- Task brief -
Extract from the entries below, exactly as given, only the lines from the line containing "plan is safe, citing" to the line containing "DUNS Verifie", both lines included.
*** Block opens ***
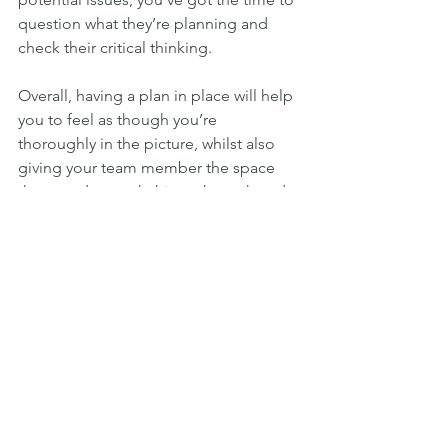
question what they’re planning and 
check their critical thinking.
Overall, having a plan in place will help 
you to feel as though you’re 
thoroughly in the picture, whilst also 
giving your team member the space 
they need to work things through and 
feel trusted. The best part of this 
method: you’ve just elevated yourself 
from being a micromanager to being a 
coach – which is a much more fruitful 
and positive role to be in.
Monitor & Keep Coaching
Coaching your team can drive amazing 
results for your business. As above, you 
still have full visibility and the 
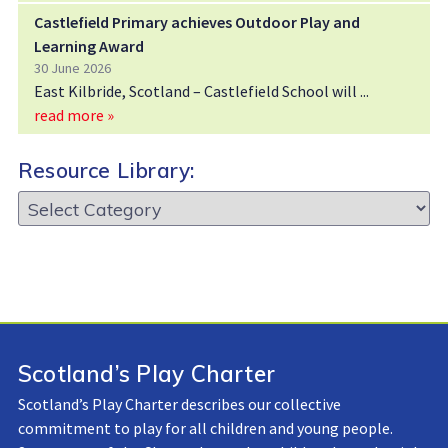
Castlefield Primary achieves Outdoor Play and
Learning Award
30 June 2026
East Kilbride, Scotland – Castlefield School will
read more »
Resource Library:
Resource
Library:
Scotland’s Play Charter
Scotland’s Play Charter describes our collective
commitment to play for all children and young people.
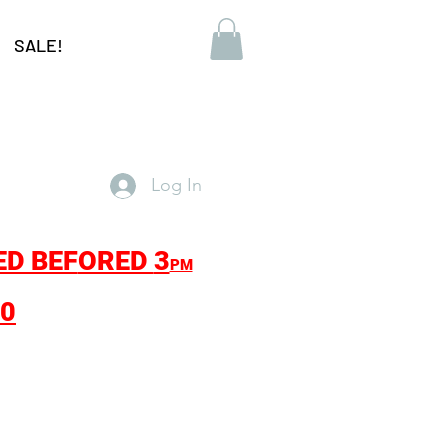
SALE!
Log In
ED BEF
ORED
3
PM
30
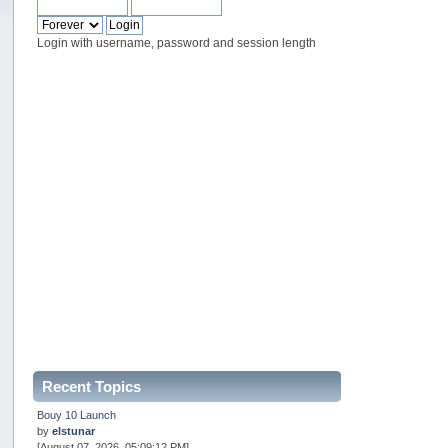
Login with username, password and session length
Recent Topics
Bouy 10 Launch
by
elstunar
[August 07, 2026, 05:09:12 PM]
*** Block closes ***
*** Block opens ***
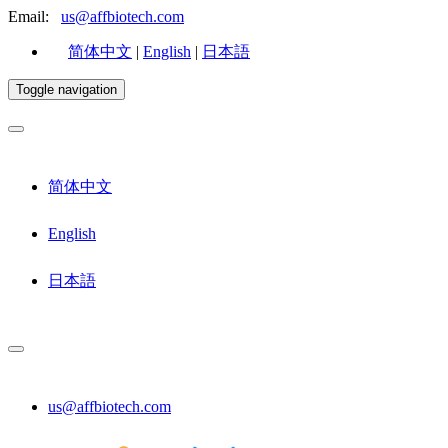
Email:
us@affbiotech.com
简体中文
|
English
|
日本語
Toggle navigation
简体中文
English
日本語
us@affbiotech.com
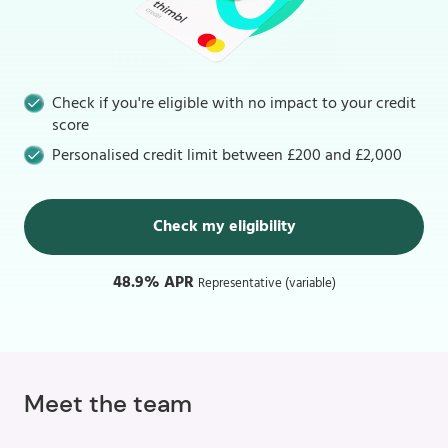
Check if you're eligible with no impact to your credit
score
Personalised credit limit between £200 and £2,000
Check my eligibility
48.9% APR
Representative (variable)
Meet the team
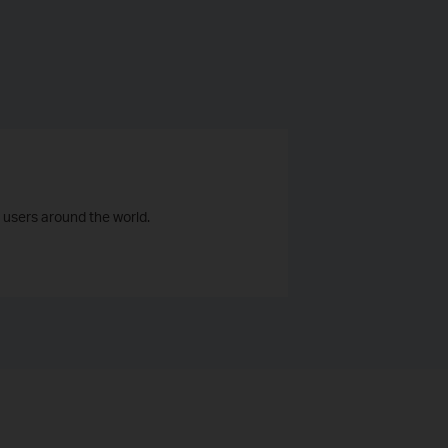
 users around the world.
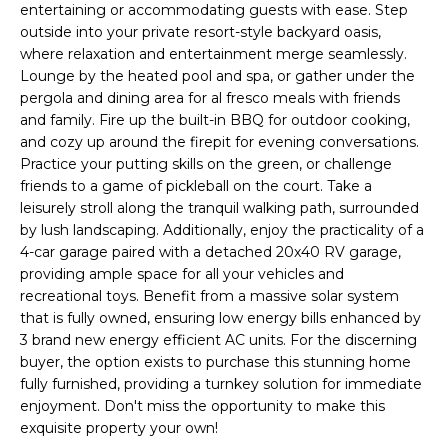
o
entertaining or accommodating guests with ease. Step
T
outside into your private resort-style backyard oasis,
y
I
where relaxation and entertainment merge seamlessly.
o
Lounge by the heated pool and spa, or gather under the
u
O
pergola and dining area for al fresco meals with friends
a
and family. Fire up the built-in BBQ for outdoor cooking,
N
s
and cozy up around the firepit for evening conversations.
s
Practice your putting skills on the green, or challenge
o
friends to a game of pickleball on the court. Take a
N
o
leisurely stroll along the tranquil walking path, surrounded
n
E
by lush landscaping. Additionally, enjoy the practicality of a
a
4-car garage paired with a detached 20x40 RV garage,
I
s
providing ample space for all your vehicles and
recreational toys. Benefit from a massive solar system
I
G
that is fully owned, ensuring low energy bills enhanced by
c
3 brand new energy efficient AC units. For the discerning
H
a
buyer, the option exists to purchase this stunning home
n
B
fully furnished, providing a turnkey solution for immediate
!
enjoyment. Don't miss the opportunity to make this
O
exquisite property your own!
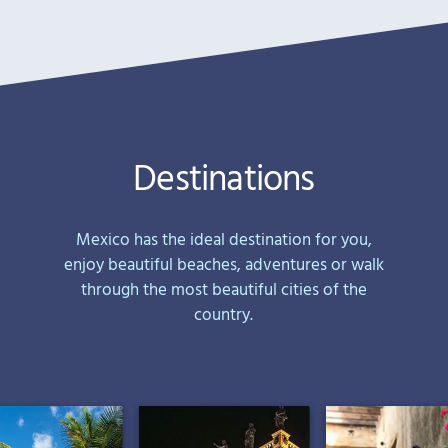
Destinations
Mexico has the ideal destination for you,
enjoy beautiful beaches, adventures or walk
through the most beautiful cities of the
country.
*** Block closes ***
*** Block opens ***
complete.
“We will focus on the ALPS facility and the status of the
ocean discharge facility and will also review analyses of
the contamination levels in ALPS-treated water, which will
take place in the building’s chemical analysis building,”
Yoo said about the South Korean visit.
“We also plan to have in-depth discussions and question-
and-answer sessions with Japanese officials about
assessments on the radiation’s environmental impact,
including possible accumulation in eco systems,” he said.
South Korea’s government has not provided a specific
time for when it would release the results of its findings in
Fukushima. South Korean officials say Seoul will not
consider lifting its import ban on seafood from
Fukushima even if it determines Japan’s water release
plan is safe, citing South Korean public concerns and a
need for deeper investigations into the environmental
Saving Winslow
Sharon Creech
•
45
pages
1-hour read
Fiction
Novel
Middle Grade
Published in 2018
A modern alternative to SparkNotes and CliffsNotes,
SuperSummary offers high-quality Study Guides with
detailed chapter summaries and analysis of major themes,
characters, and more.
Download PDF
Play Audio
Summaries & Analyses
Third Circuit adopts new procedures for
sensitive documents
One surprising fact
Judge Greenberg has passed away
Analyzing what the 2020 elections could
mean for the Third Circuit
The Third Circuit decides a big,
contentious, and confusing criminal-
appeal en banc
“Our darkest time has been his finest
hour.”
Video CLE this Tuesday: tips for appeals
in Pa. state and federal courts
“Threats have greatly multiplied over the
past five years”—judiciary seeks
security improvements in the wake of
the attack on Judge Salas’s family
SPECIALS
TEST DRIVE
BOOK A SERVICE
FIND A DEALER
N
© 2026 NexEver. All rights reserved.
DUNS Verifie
*** Block closes ***
- Solution for this task -
plan is safe, citing South Korean public concerns and a
need for deeper investigations into the environmental
Saving Winslow
Sharon Creech
•
45
pages
1-hour read
Fiction
Novel
Middle Grade
Published in 2018
A modern alternative to SparkNotes and CliffsNotes,
SuperSummary offers high-quality Study Guides with
detailed chapter summaries and analysis of major themes,
characters, and more.
Download PDF
Play Audio
Summaries & Analyses
Third Circuit adopts new procedures for
sensitive documents
One surprising fact
Judge Greenberg has passed away
Analyzing what the 2020 elections could
mean for the Third Circuit
The Third Circuit decides a big,
contentious, and confusing criminal-
appeal en banc
“Our darkest time has been his finest
hour.”
Video CLE this Tuesday: tips for appeals
in Pa. state and federal courts
“Threats have greatly multiplied over the
past five years”—judiciary seeks
security improvements in the wake of
the attack on Judge Salas’s family
SPECIALS
TEST DRIVE
BOOK A SERVICE
FIND A DEALER
N
© 2026 NexEver. All rights reserved.
DUNS Verifie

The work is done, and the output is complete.